GM hired lawyer Kenneth Feinberg to compensate victims of faulty switches and so far his office has approved of 84 death claims and 157 injury claims as of April 10, according to the latest GM's Ignition Compensation Claims Resolution Facility report.
Instead of taking compensation, some victims have decided to file lawsuits claiming GM violated their constitutional rights by not telling their customers about the issue sooner.
"Hundreds of victims and their families will go to bed tonight forever deprived of justice," said Texas attorney Robert Hilliard, who represents a number of plaintiffs in lawsuits against GM, according to the AP report. "GM, bathing in billions, may now turn its back on the dead and injured, worry free."
The ruling could save "New GM" upwards of $7 billion to $10 billion dollars in legal liabilities, according to the AP report.
In 2014, GM recalled more than 2.6 million vehicles with faulty switches despite knowing about the issue for 11 years.

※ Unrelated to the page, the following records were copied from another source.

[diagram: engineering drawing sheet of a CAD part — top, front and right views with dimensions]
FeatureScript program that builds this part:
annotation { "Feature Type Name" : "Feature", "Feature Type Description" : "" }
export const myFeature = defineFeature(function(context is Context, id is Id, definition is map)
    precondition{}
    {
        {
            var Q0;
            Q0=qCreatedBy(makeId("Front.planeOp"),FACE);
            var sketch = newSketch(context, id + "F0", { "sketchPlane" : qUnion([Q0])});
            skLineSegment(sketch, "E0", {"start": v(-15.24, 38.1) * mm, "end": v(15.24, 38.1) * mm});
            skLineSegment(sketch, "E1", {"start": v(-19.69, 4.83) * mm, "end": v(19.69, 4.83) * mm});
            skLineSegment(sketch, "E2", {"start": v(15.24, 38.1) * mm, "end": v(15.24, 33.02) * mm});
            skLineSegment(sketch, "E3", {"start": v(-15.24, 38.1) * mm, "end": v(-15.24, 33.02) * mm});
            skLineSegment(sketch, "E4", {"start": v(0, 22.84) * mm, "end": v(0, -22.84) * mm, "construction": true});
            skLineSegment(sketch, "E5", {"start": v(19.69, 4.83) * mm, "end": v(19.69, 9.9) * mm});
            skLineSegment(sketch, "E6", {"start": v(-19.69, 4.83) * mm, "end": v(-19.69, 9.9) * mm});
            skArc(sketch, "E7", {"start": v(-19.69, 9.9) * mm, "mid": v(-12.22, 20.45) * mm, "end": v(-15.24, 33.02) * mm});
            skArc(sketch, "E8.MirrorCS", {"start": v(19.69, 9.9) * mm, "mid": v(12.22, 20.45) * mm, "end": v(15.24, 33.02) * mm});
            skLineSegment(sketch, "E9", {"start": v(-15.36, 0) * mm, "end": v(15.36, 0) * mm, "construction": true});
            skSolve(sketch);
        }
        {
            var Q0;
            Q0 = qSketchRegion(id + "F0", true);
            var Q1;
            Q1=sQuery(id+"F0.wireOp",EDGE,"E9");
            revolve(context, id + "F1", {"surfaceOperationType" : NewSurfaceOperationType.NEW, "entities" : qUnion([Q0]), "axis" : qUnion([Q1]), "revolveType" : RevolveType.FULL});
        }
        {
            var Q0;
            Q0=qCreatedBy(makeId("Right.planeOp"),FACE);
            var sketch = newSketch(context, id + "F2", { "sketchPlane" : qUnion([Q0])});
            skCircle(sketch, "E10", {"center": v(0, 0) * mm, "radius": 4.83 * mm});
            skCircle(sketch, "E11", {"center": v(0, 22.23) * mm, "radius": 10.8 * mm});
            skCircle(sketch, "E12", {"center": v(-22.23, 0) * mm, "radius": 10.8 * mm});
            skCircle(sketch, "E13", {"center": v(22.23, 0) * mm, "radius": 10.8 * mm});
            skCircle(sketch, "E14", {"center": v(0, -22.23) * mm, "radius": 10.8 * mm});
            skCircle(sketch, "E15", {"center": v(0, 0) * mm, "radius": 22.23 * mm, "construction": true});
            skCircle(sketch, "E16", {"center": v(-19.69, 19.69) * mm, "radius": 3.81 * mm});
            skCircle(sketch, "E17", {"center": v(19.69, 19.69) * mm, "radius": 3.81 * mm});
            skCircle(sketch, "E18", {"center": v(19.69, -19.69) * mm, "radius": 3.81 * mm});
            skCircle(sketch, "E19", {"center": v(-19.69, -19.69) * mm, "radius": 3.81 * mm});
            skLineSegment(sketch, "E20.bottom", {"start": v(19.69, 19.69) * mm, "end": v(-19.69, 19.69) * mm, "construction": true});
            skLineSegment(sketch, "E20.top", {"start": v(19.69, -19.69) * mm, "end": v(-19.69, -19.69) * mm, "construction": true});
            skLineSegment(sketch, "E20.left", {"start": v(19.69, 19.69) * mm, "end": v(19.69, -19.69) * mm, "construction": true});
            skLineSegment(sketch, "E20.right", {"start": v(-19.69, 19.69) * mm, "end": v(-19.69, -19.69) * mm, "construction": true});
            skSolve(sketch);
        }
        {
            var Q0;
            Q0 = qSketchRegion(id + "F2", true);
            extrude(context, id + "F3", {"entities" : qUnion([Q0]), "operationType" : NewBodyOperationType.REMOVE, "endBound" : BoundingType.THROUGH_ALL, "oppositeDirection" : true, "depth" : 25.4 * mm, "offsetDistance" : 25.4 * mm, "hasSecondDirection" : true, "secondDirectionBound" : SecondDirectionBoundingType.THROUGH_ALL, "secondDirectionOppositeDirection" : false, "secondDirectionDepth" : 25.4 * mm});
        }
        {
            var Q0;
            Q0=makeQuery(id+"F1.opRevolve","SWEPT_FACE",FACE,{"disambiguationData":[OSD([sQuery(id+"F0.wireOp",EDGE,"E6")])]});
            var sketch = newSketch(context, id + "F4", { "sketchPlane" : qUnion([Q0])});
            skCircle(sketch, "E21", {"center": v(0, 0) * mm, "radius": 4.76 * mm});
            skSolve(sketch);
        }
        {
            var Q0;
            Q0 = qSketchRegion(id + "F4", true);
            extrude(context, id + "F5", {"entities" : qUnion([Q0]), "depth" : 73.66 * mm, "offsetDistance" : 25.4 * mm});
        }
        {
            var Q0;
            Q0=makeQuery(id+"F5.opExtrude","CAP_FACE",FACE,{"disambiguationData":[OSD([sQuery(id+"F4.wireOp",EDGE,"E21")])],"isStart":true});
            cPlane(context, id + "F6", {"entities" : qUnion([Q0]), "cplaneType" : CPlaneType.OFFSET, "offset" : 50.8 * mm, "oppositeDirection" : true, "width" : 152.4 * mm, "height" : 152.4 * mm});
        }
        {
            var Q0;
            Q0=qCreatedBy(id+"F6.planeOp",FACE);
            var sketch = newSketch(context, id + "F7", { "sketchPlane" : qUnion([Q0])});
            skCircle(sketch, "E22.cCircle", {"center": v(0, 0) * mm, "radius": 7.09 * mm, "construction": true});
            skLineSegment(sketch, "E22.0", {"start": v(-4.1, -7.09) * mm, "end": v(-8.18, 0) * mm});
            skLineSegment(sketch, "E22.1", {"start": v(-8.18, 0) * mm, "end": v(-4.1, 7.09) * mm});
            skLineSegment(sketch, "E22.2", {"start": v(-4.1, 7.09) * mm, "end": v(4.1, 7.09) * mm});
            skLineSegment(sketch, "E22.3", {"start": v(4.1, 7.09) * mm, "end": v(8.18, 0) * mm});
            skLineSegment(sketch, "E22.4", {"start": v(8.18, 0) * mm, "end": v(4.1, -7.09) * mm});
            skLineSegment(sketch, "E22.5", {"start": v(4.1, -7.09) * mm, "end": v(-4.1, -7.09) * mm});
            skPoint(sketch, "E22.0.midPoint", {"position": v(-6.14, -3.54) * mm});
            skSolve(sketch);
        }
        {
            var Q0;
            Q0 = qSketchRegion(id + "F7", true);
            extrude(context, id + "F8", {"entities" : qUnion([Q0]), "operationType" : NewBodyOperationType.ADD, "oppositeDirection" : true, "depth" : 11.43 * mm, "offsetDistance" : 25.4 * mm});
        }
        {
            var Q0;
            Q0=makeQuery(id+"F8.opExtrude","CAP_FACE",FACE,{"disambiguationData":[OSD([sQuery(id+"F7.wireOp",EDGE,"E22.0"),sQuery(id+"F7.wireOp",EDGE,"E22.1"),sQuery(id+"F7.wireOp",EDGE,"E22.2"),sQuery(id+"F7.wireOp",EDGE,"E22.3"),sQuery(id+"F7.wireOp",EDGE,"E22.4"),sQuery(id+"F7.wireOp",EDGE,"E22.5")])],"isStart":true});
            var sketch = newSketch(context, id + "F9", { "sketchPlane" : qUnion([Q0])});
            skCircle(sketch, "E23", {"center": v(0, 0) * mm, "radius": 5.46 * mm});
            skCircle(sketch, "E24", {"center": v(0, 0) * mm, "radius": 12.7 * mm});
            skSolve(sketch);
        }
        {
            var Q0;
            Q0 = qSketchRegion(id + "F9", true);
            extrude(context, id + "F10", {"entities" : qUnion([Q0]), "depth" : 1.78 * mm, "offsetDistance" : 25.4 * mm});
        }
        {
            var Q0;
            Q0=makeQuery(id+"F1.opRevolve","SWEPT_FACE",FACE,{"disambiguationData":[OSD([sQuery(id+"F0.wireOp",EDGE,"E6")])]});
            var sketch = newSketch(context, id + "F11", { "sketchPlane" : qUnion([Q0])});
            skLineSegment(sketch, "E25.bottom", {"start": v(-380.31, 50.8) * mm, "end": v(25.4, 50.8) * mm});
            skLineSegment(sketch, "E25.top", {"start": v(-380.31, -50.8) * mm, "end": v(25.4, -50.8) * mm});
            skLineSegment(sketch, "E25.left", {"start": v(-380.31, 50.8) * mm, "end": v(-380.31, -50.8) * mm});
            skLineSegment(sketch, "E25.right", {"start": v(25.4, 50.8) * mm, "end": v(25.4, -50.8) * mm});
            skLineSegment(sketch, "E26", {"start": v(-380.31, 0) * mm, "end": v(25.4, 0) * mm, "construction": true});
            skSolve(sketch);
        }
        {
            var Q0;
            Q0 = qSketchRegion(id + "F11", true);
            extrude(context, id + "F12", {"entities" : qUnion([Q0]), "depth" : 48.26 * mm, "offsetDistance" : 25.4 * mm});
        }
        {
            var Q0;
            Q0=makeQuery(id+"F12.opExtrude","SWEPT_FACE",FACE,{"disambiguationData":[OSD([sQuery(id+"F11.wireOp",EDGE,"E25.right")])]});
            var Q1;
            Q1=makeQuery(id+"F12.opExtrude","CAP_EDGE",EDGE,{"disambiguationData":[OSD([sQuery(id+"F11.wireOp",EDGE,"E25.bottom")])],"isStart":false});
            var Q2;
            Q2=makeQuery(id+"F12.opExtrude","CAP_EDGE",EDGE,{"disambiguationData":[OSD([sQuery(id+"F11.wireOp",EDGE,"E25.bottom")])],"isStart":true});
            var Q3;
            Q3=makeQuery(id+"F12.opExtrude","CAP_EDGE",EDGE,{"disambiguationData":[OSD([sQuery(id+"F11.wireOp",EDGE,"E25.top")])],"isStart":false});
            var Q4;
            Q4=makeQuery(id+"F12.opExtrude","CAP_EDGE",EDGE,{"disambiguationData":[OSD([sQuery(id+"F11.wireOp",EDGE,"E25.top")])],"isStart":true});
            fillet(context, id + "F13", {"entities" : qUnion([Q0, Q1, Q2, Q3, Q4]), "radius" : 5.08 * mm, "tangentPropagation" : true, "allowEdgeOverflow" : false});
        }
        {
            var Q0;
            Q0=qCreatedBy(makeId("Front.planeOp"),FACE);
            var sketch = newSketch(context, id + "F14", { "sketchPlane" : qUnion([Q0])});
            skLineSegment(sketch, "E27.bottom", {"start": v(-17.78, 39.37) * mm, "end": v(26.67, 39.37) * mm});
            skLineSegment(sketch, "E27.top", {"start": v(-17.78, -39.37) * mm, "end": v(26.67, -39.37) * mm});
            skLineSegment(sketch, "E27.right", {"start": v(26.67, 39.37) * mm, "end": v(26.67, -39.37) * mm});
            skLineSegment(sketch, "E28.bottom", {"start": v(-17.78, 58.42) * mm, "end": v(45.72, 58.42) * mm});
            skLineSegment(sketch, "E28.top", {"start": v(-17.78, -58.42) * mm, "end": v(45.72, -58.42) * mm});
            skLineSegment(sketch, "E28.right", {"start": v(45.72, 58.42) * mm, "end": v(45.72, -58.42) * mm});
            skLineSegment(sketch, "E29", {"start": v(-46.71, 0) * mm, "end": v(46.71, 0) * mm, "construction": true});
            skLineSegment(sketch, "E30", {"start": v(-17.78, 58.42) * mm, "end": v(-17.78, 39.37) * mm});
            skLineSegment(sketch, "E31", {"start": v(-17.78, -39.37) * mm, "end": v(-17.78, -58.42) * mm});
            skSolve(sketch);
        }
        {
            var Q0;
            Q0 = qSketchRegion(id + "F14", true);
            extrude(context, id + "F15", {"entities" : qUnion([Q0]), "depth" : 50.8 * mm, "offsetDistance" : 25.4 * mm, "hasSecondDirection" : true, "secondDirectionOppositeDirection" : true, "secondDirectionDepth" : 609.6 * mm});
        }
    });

GM isn't completely off the hook though. Gerber said that owners who claim the value of their vehicle went down as a result of "company actions" that happened after July 2009 can still sue the Detroit-based automaker.
Most of the vehicles affected by faulty ignition switches were sold before GM left bankruptcy protection, and a number of the crashes took place before the "New GM" was formed, according to the AP report.